### [EXERCISE TASKS]
**A)** From the hymn text, copy out everything from "By Thee redeemed, I" down to "Lord, to Thee!", swapping "throne" for "seat".
**B)** Pick up the hymn text after its final sentence and carry it forward.

### [SELECTED PASSAGE]
O Jesus, cleanse my soul from sin:
Thy bitter death, Thy precious blood
For me eternal glory win.
By Thee redeemed, I have no fear,
When now I leave this mortal clay,
With joy before Thy throne I come;
God's own must die, yet live alway.
Welcome, O death! thou bringest me
To dwell with God eternally;
Through Christ my soul from sin is free,
O take me now, dear Lord, to Thee!
Another hymn for the dying, "Lord Jesus Christ, true man and God,"
breathes the same spirit of hope and trust in Christ. During the years of
persecution and suffering that followed the Reformation, the Protestants
found much comfort in singing Eber's "When in the hour of utmost need."
Justus Jonas, the bosom friend of Luther who spoke the last words of
peace and consolation to the dying Reformer and who also preached his
funeral sermon, has left us the hymn, "If God were not upon our side,"
based on Psalm 124.

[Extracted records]
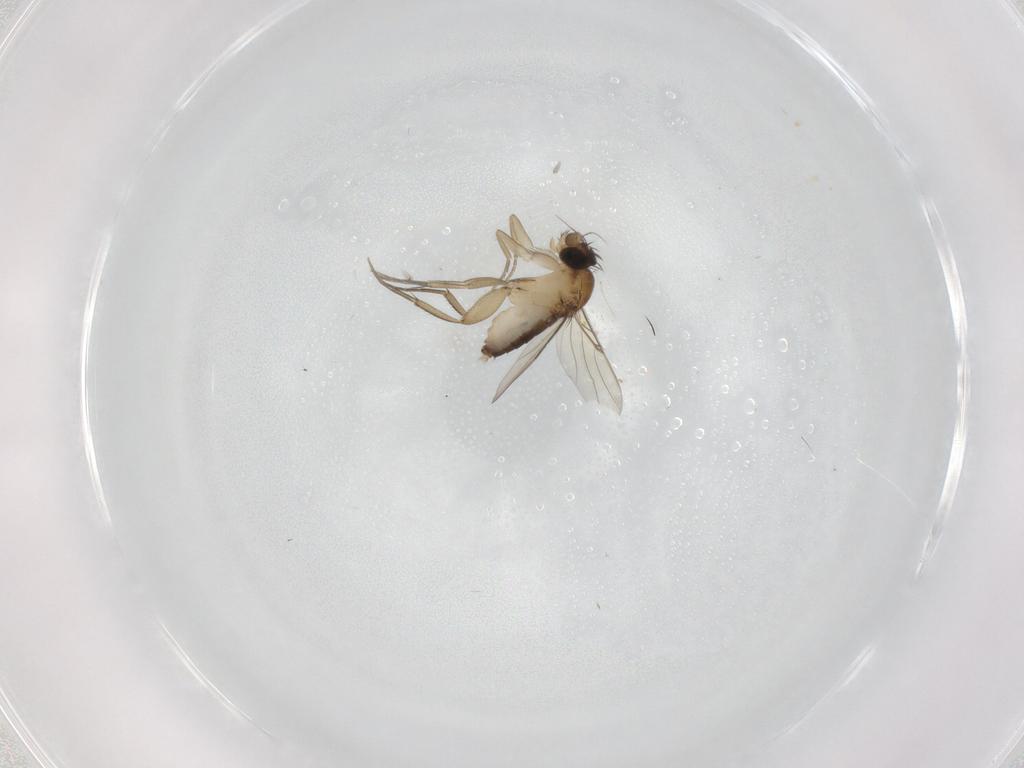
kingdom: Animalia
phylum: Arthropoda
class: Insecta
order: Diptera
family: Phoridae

---

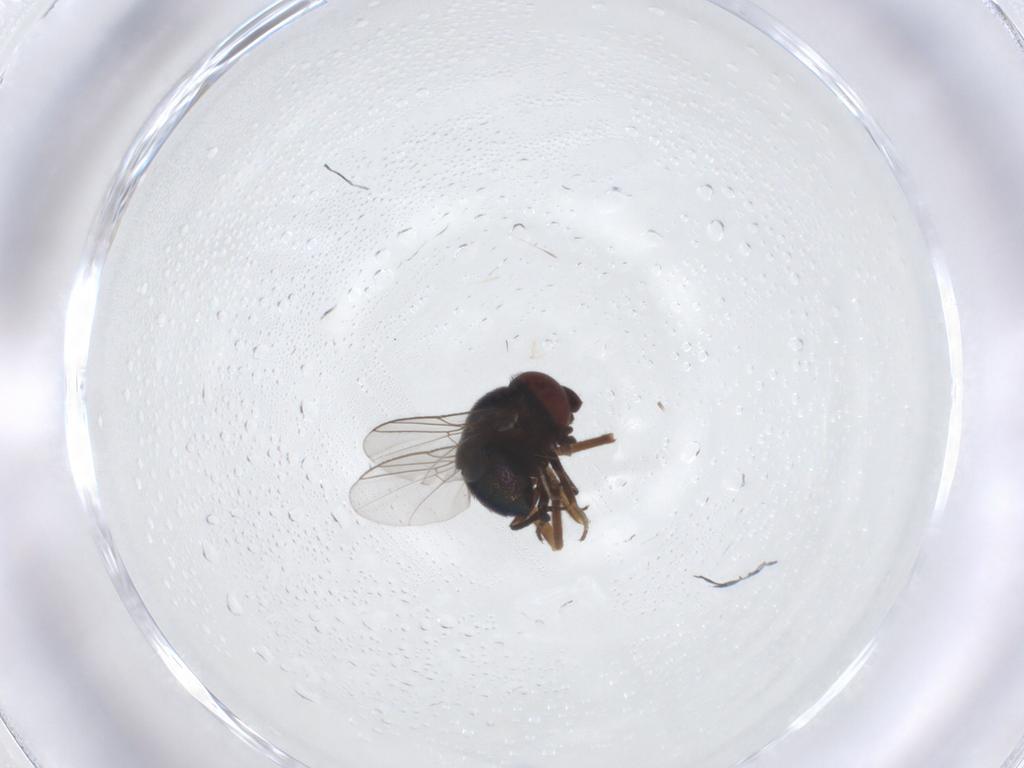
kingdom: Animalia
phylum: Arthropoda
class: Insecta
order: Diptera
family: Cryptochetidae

### [RESULTS OF THE TASKS]
**A)**
By Thee redeemed, I have no fear,
When now I leave this mortal clay,
With joy before Thy seat I come;
God's own must die, yet live alway.
Welcome, O death! thou bringest me
To dwell with God eternally;
Through Christ my soul from sin is free,
O take me now, dear Lord, to Thee!

**B)**
From this period we also have the beautiful morning hymn, "My inmost
heart now raises," by Johannes Mathesius, the pupil and biographer of
Luther, and an equally beautiful evening hymn, "Sunk is the sun's last
beam of light," by Nicholas Hermann. Mathesius was pastor of the church
at Joachimsthal, in Bohemia, and Hermann was his organist and
choirmaster. It is said that whenever Mathesius preached a particularly
good sermon, Hermann was forthwith inspired to write a hymn on its theme!
He was a poet and musician of no mean ability, and his tunes are among
the best from the Reformation period.
The example of the Wittenberg hymnists was quickly followed by
evangelicals in other parts of Germany, and hymn-books began to appear
everywhere. As early as 1526 a little volume of hymns was published at
Rostock in the Platt-Deutsch dialect. In this collection we find one of
the most glorious hymns of the Reformation, "All glory be to Thee, Most
High," or, as it has also been rendered, "All glory be to God on high," a
metrical version of the ancient canticle, _Gloria in Excelsis_. Five
years later another edition was published in which appeared a metrical
rendering of _Agnus Dei_:
O Lamb of God, most holy,
On Calvary an offering;
Despised, meek, and, lowly,
Thou in Thy death and suffering
Our sins didst bear, our anguish;
The might of death didst vanquish;
Give us Thy peace, O Jesus!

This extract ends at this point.